_Text for analysis_.

Segment Open

The decision


Upper Tribunal
Appeal Number: UI-2021-001752
(Immigration and Asylum Chamber)
On appeal from PA/50510/2020


Heard at Field House
On 9 August 2022
Extempore decision

Decision & Reasons Promulgated

On the 25 October 2022





MRK (Bangladesh)

For the Appellant: Mr T Melvin, Senior Home Office Presenting Officer
For the Respondent: Mr R Spurling, Counsel instructed by Hunter Stone Law

1. This is an appeal by the Secretary of State against a decision of First-tier Tribunal Judge Cameron (“the judge”) promulgated on 12 July 2021. The judge allowed an appeal by the appellant before the First-tier Tribunal against the refusal of his asylum and humanitarian protection claim dated 22 June 2020.
2. In this judgment I will refer to the appellant before the First-tier Tribunal, who is the respondent to these proceedings, as “the claimant”.
Factual background
3. The claimant is a citizen of Bangladesh born in January 1982. He arrived in the United Kingdom with leave as a student in 2011, which was renewed in the that capacity until 10 January 2014. In an application for an extension of his leave during that period, the claimant relied on a Test of English for International Communication (“TOEIC”) certificate in respect of an English speaking and writing test he claimed to have attended and completed at the London College of Media and Technology on 22 August 2012.
4. At the expiry of his leave in January 2014, the claimant did not leave the United Kingdom, and was encountered by enforcement officials on 1 November 2019. On 11 December 2019, he claimed asylum. That claim was refused on 22 June 2020, and it was that refusal decision that was under appeal before the judge.
5. In light of the issues that are relevant in this appeal, the details of the claimant’s asylum claim are of marginal relevance. It will be sufficient simply to state the following. The claimant’s case was that he was a member of the Bangladesh Nationalist Party (“the BNP”), and, as such, was at risk of being persecuted by the Awami League upon his return to Bangladesh.
6. As part of the decision refusing the claim for asylum, the Secretary of State alleged that the TOEIC certificate previously relied upon by the claimant had been obtained by deception through the use of a proxy test-taker. The Secretary of State concluded that the claimant’s use of a proxy in the TOEIC test was a factor adversely affecting his credibility for the purposes of section 8(2)(a) and (b) of the Asylum and Immigration (Treatment of Claimants, etc.) Act 2004 (“the 2004 Act”). Those provisions provide that actions that were likely to have misled or concealed information were factors that should be taken into account by a decision-maker as adversely affecting the credibility of a claimant.

Segment Closed

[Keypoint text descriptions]
Segment Open

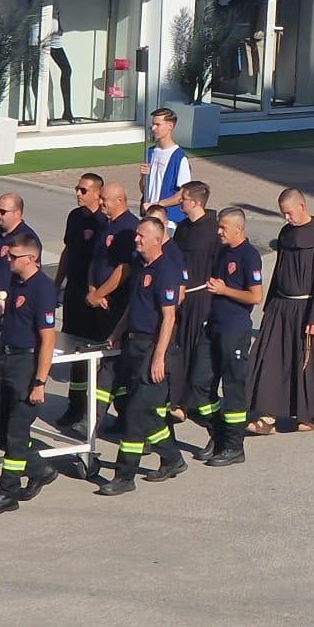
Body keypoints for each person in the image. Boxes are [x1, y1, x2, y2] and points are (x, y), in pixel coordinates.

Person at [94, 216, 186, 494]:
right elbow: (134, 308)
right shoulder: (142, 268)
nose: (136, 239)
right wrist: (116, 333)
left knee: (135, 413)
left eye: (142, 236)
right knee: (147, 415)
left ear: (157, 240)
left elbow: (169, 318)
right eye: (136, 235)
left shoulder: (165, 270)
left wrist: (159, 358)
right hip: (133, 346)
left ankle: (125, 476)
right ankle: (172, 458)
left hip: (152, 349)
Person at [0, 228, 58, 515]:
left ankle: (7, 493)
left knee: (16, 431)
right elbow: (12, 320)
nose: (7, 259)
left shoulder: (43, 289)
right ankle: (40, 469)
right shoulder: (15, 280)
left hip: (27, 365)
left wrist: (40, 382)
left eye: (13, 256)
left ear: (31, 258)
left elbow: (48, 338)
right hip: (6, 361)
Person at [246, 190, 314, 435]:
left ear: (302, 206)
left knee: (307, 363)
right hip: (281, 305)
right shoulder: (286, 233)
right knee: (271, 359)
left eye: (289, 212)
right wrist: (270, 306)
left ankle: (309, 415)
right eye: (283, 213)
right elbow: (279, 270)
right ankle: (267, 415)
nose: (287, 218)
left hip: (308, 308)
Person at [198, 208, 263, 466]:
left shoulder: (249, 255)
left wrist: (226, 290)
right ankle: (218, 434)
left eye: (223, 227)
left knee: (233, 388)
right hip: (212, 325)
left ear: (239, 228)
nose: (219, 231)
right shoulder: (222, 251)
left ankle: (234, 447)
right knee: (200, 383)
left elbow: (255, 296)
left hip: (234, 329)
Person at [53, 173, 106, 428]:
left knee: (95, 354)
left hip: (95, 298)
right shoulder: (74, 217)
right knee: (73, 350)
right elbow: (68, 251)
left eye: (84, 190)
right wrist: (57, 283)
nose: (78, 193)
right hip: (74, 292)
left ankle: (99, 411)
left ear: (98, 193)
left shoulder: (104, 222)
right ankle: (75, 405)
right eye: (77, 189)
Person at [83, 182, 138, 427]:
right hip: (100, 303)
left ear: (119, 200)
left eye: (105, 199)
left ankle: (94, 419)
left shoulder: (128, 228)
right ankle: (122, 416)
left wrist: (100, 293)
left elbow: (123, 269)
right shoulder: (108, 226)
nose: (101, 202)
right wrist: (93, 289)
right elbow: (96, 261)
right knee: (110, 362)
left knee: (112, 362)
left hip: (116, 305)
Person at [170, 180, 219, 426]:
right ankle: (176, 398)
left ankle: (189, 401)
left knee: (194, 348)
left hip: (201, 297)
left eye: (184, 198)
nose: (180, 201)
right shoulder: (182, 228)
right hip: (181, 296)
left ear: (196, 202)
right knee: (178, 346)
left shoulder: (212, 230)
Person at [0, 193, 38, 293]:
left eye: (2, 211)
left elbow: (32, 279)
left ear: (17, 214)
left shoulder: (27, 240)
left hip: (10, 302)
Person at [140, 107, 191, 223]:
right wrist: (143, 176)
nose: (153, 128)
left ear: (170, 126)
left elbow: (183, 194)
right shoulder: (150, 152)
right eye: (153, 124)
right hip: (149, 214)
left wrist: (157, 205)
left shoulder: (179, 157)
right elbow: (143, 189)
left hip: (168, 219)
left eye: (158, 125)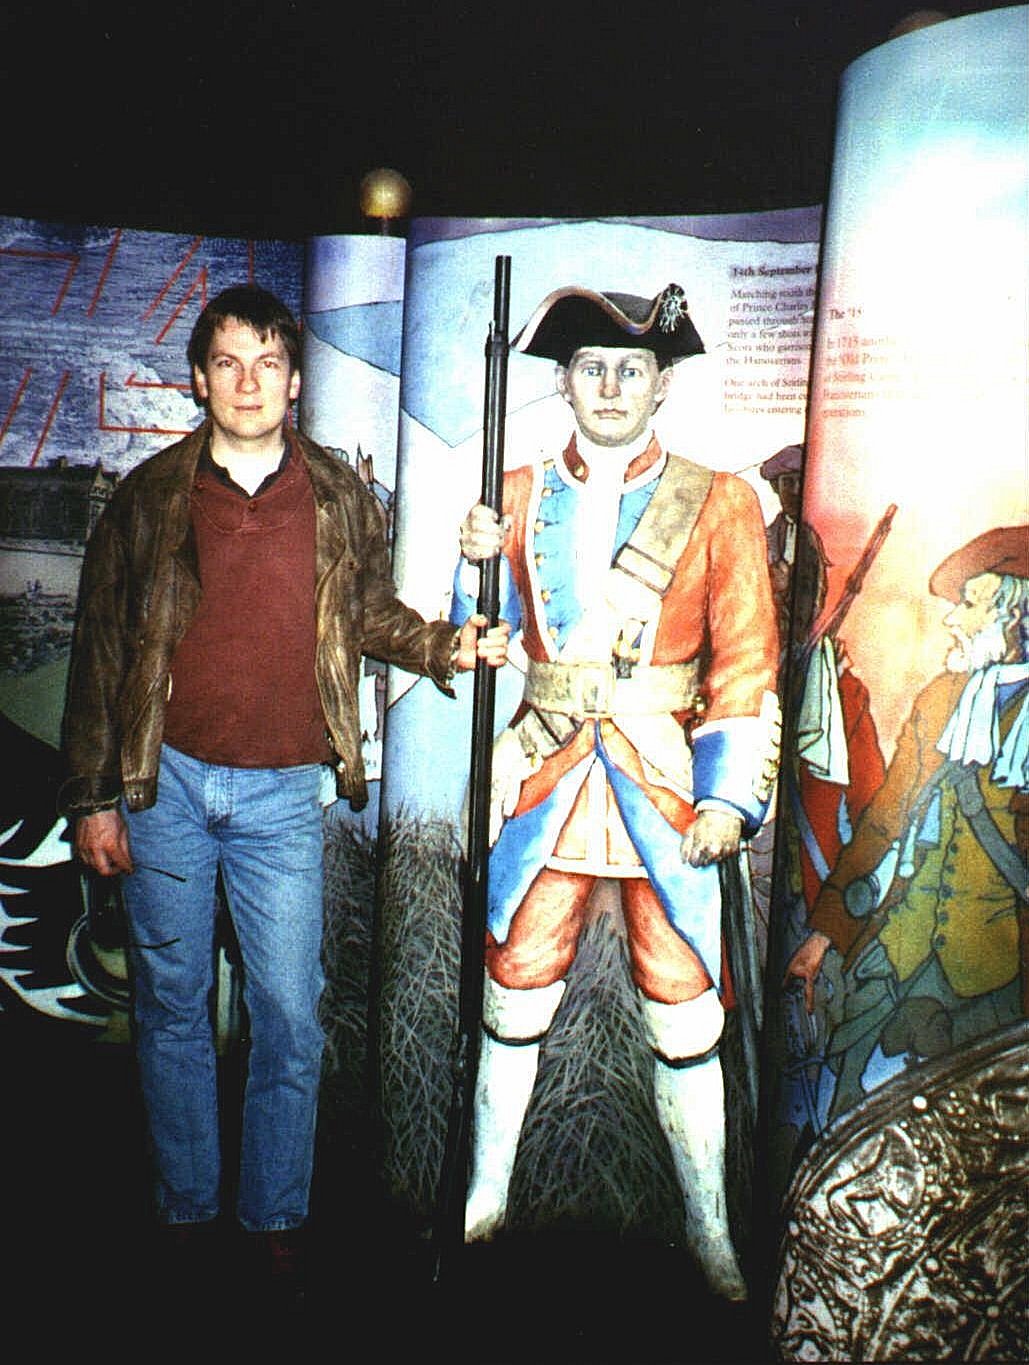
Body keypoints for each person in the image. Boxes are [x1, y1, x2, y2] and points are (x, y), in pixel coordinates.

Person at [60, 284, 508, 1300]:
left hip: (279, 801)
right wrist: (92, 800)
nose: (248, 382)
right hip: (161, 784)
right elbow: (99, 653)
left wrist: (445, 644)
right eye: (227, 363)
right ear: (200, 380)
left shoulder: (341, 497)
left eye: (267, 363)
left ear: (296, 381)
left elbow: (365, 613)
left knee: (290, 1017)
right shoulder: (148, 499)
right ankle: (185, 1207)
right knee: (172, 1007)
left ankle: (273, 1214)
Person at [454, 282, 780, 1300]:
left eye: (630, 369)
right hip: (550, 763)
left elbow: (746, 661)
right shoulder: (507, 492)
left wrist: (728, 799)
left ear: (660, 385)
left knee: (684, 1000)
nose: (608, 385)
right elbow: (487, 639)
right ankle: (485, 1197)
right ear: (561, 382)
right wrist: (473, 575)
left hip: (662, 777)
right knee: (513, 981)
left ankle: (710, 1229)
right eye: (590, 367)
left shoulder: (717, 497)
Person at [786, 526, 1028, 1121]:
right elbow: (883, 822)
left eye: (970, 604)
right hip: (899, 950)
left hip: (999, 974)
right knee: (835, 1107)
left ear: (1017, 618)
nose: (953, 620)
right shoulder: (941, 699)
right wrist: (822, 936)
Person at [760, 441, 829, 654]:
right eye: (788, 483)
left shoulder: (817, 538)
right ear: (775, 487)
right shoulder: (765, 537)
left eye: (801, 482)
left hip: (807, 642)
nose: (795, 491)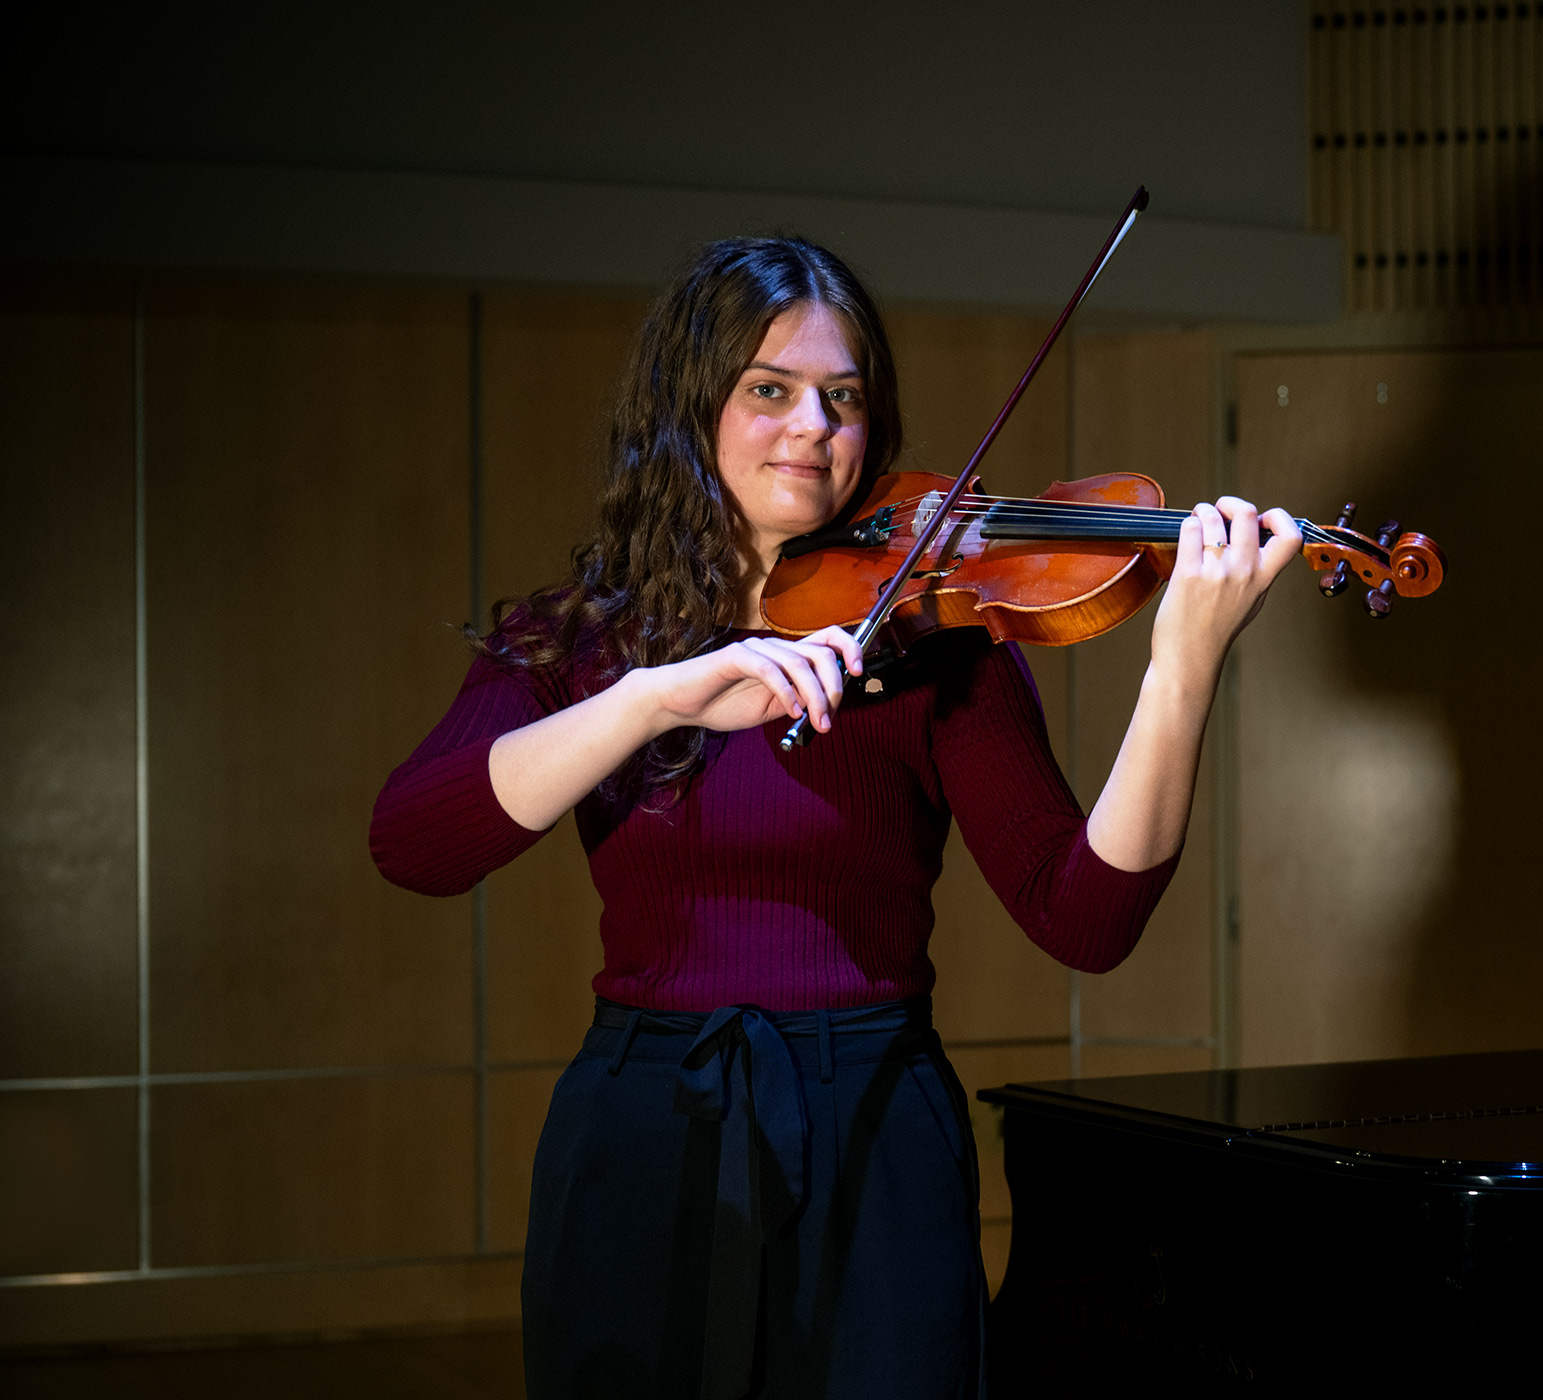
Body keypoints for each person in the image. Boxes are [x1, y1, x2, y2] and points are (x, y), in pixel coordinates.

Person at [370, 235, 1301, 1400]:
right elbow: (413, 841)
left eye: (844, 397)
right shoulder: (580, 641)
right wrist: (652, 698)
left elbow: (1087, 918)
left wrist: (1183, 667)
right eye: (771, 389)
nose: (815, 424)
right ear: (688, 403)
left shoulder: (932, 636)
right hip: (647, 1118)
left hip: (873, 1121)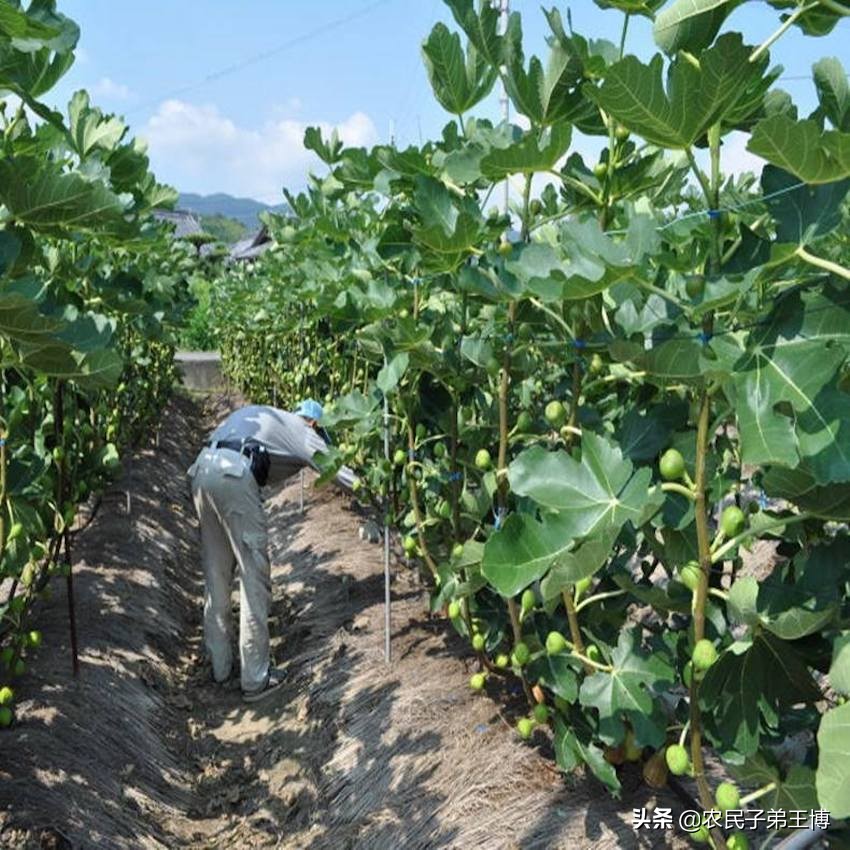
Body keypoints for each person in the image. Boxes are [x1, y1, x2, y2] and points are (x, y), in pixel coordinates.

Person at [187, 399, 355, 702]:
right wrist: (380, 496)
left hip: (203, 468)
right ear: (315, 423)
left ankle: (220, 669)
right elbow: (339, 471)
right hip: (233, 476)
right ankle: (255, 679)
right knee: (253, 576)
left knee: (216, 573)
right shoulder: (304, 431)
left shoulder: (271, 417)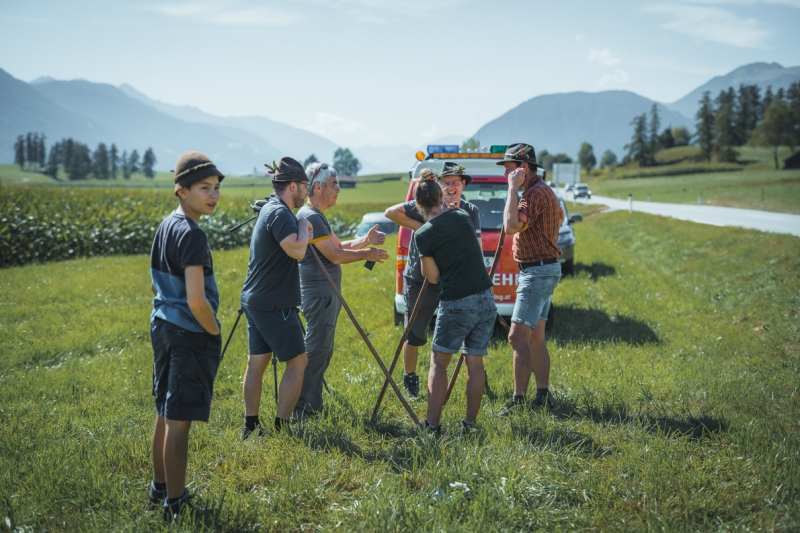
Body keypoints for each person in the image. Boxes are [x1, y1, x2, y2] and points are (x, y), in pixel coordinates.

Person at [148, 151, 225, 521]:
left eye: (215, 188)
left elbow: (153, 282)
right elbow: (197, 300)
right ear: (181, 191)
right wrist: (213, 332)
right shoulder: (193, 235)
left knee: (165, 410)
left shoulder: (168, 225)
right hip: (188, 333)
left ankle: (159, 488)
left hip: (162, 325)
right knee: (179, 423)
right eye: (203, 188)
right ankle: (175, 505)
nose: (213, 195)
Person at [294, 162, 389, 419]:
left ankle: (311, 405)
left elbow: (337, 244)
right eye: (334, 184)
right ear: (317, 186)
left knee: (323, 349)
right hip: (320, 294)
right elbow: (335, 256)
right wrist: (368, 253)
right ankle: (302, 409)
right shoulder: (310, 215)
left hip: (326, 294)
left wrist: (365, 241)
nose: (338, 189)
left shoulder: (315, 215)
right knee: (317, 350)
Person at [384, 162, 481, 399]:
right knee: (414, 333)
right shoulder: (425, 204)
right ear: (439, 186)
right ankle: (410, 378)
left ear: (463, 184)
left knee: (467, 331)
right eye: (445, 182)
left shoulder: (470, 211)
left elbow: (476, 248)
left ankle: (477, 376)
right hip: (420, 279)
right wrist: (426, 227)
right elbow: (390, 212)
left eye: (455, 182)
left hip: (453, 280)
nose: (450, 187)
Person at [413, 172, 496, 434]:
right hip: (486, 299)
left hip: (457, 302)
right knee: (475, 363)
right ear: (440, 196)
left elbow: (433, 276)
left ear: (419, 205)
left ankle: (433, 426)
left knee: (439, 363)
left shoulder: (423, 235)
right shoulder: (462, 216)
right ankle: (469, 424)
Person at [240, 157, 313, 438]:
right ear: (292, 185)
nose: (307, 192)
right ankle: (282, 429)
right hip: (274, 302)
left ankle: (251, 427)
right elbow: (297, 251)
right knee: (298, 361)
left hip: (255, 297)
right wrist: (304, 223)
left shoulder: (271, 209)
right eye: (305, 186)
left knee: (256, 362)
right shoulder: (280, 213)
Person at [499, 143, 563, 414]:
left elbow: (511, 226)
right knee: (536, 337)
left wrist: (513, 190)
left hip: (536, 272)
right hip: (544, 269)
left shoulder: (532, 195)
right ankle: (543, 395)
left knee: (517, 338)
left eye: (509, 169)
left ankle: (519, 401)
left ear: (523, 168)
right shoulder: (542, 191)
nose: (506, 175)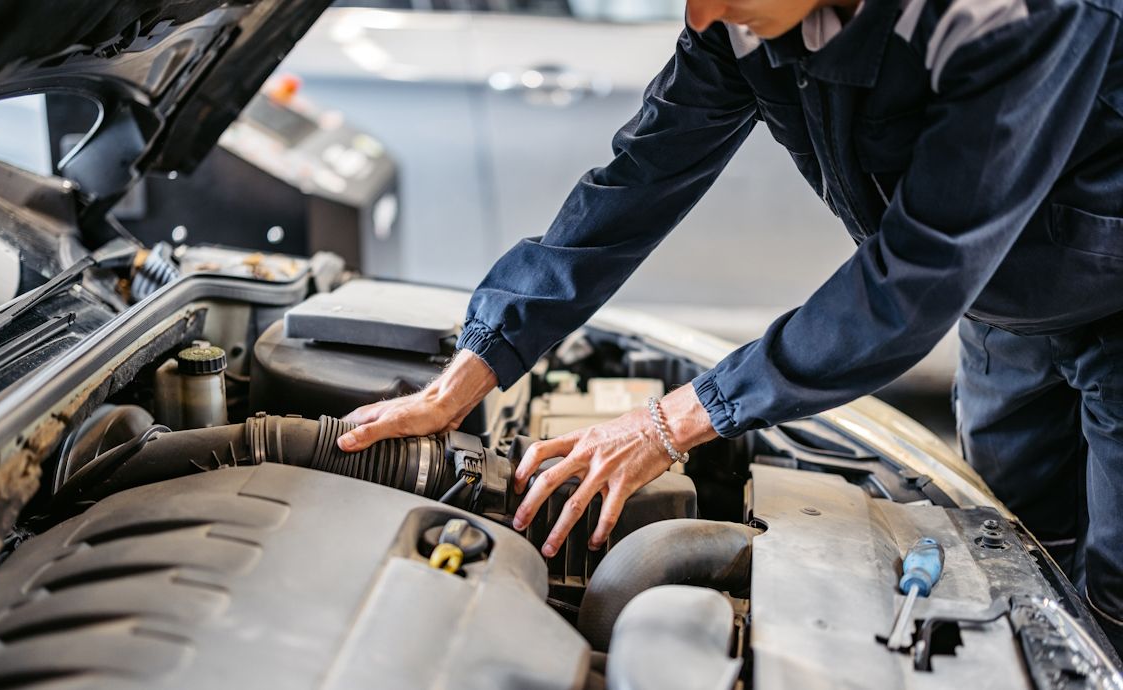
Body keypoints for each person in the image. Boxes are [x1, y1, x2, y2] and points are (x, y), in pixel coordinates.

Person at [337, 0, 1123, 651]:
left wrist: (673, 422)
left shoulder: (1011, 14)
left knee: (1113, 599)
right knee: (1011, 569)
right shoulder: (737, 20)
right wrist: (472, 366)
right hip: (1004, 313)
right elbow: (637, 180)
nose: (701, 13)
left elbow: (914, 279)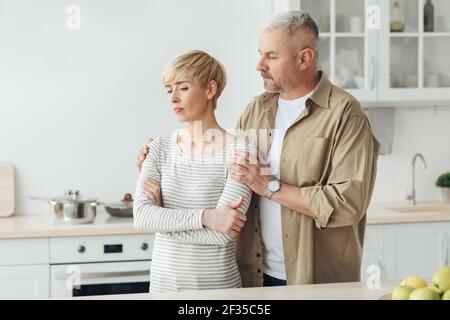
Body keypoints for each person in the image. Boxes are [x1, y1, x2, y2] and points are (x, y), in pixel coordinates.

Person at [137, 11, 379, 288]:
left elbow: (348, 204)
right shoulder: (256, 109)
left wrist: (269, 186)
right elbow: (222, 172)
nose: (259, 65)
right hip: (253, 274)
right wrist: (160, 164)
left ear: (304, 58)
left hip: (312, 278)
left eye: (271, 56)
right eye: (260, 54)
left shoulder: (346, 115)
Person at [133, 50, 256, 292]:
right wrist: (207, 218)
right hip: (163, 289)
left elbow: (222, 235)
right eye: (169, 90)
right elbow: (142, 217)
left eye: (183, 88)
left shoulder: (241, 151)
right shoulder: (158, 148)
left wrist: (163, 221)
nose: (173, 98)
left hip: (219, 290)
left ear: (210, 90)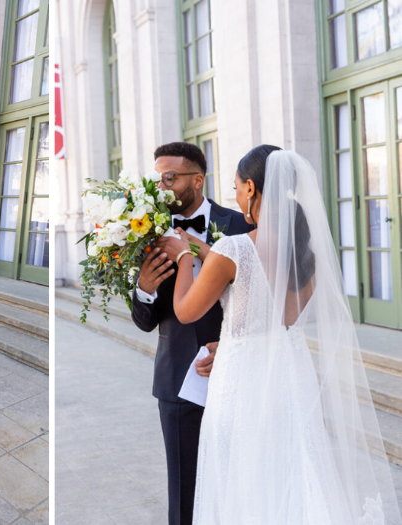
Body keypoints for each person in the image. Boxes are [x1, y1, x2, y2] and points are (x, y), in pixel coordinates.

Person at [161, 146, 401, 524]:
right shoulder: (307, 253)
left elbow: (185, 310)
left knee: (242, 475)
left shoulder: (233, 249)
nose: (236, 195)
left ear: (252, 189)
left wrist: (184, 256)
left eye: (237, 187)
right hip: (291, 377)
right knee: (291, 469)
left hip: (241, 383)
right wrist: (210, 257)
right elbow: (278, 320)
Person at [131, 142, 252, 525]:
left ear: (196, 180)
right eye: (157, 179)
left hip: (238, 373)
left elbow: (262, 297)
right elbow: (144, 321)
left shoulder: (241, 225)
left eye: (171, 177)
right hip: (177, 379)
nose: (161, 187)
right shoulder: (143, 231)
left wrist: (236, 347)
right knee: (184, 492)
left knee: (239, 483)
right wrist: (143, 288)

Segment Closed

_Problem set_.
1 > Using the tribunal decision, state whether each statement agrees with it: (a) The claimant arrived in the United Kingdom as a student in 2011. (b) The claimant claimed asylum on 1 November 2019. (c) The Secretary of State alleged that the TOEIC certificate was obtained by using a proxy test-taker. For each, answer yes or no and quote the words that decide it.
2 > Retype the tribunal decision from "4. At the expiry" to "return to Bangladesh." without changing anything.

_Answers_.
1 >
(a) Yes: "He arrived in the United Kingdom with leave as a student in 2011"
(b) No: "On 11 December 2019, he claimed asylum."
(c) Yes: "had been obtained by deception through the use of a proxy test-taker"

2 >
4. At the expiry of his leave in January 2014, the claimant did not leave the United Kingdom, and was encountered by enforcement officials on 1 November 2019. On 11 December 2019, he claimed asylum. That claim was refused on 22 June 2020, and it was that refusal decision that was under appeal before the judge.
5. In light of the issues that are relevant in this appeal, the details of the claimant’s asylum claim are of marginal relevance. It will be sufficient simply to state the following. The claimant’s case was that he was a member of the Bangladesh Nationalist Party (“the BNP”), and, as such, was at risk of being persecuted by the Awami League upon his return to Bangladesh.